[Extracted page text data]
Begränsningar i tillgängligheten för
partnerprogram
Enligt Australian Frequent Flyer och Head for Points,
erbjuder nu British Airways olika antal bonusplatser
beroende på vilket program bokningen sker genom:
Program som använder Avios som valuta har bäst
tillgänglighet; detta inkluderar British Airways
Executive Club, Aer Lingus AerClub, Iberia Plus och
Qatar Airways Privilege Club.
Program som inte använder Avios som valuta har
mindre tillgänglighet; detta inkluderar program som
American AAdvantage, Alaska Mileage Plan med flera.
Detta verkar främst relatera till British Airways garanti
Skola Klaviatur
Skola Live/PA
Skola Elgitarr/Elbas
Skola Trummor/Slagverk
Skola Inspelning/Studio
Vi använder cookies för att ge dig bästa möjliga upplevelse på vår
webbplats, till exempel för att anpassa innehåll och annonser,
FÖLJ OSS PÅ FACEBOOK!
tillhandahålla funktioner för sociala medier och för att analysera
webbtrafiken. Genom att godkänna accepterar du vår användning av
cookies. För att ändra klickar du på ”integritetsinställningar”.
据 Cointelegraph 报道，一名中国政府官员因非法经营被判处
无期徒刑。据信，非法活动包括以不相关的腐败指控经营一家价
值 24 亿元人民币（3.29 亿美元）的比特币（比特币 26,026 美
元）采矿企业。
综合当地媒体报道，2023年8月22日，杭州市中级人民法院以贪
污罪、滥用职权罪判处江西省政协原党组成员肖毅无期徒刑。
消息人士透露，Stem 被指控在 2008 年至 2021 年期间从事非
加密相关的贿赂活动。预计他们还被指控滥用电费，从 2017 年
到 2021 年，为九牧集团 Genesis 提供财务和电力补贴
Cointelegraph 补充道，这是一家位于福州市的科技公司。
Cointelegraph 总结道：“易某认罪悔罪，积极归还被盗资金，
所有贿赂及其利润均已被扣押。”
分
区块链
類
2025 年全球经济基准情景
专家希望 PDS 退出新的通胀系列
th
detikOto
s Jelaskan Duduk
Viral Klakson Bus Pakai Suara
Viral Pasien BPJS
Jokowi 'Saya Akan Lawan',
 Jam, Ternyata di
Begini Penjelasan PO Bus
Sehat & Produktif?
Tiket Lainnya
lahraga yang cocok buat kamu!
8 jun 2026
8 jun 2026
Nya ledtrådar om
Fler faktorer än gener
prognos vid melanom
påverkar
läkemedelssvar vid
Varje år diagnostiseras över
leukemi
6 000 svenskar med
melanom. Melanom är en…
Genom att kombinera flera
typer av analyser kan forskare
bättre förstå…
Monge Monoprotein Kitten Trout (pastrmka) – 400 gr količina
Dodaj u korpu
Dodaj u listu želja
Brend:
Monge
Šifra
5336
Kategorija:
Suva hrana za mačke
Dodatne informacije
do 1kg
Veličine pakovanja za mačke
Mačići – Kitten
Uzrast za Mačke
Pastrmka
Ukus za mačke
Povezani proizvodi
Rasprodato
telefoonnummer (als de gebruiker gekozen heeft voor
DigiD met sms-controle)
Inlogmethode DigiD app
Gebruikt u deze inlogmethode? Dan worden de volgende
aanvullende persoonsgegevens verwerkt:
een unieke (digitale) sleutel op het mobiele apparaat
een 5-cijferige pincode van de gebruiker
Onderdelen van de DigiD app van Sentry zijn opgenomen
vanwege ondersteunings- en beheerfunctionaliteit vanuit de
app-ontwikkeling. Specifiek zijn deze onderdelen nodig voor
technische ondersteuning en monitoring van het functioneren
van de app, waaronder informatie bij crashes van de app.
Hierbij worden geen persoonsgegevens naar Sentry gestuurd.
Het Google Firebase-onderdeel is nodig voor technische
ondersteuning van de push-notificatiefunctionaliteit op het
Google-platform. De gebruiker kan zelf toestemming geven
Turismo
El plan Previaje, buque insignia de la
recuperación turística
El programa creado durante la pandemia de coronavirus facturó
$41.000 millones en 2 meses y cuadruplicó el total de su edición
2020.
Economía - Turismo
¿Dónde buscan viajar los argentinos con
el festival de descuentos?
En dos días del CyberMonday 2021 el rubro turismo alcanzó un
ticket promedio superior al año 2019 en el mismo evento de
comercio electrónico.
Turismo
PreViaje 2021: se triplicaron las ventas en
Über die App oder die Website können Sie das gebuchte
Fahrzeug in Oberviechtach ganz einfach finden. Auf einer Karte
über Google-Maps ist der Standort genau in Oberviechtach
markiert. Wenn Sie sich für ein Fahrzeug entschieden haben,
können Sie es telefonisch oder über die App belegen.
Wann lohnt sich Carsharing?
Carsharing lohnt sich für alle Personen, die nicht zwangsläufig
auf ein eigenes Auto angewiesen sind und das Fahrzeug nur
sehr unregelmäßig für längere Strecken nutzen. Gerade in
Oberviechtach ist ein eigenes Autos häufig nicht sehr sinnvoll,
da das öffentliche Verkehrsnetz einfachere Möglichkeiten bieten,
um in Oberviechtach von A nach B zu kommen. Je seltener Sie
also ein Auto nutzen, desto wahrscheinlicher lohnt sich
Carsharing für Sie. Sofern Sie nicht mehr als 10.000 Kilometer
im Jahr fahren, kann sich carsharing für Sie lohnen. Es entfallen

==

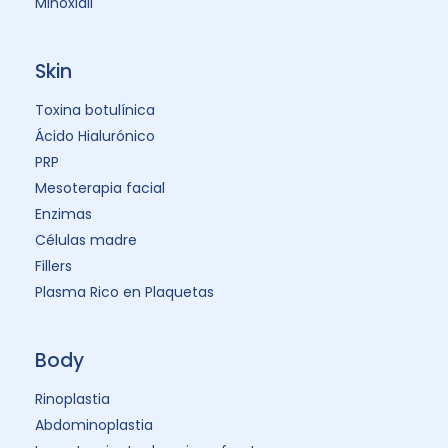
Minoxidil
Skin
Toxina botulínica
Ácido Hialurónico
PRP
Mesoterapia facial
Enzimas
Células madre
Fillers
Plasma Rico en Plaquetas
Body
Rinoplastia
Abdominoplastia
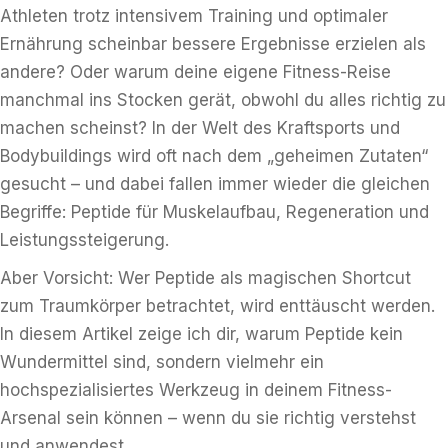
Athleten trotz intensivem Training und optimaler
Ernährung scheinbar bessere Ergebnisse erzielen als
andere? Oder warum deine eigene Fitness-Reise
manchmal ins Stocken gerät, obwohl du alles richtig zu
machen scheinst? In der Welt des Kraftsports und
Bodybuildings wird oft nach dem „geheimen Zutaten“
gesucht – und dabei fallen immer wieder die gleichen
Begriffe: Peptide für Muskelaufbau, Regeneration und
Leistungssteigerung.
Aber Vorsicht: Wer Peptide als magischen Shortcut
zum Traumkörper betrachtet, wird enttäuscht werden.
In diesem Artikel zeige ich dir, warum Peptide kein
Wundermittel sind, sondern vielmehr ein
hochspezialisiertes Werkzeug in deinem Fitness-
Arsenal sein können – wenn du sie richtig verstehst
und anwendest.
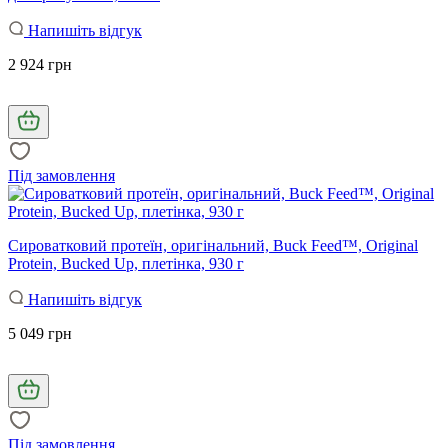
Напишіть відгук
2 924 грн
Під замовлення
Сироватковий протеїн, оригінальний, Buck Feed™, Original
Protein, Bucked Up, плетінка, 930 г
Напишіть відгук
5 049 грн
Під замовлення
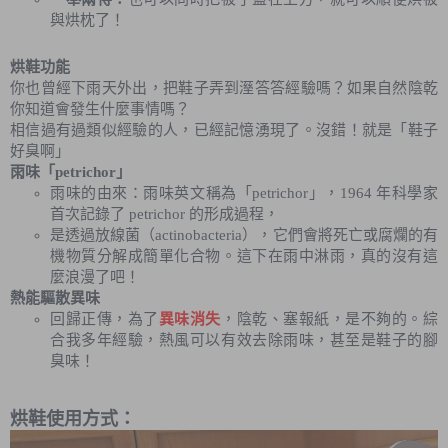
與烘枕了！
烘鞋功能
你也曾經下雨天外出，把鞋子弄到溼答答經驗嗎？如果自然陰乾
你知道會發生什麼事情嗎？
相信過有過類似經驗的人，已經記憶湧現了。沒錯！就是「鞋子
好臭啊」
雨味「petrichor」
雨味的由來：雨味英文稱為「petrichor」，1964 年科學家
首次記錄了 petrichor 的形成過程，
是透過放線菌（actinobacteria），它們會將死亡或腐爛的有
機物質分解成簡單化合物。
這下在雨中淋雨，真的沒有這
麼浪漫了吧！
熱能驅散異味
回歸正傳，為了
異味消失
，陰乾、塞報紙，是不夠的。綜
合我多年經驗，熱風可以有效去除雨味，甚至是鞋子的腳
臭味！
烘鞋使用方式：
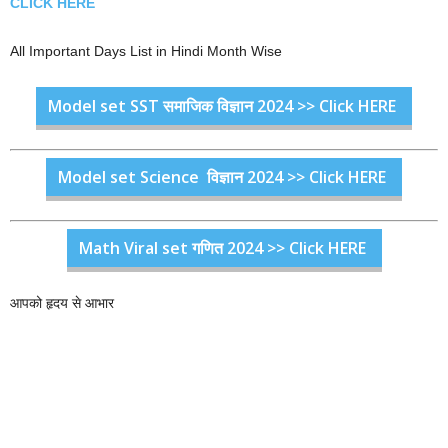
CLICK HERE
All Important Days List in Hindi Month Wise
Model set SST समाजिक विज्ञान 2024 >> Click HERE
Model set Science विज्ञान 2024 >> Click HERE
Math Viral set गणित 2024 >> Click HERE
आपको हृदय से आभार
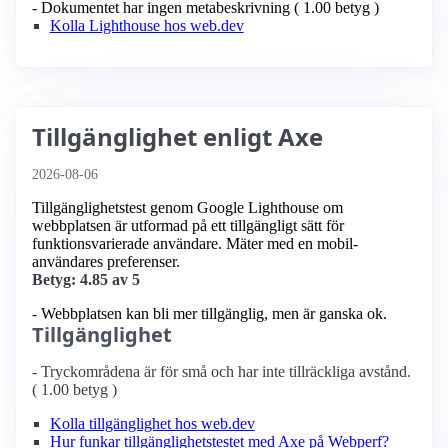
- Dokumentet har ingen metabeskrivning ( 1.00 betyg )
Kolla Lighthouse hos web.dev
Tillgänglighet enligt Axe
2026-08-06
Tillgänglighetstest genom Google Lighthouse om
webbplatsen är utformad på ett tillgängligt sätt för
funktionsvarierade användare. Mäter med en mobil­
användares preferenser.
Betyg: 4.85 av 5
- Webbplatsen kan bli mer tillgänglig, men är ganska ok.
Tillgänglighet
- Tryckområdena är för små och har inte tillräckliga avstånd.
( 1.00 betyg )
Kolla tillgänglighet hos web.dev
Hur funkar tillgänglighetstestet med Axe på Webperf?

Work order:
Return a copy of every line in the records that includes the string "nutzen".

Result of the exercise:
sehr unregelmäßig für längere Strecken nutzen. Gerade in
also ein Auto nutzen, desto wahrscheinlicher lohnt sich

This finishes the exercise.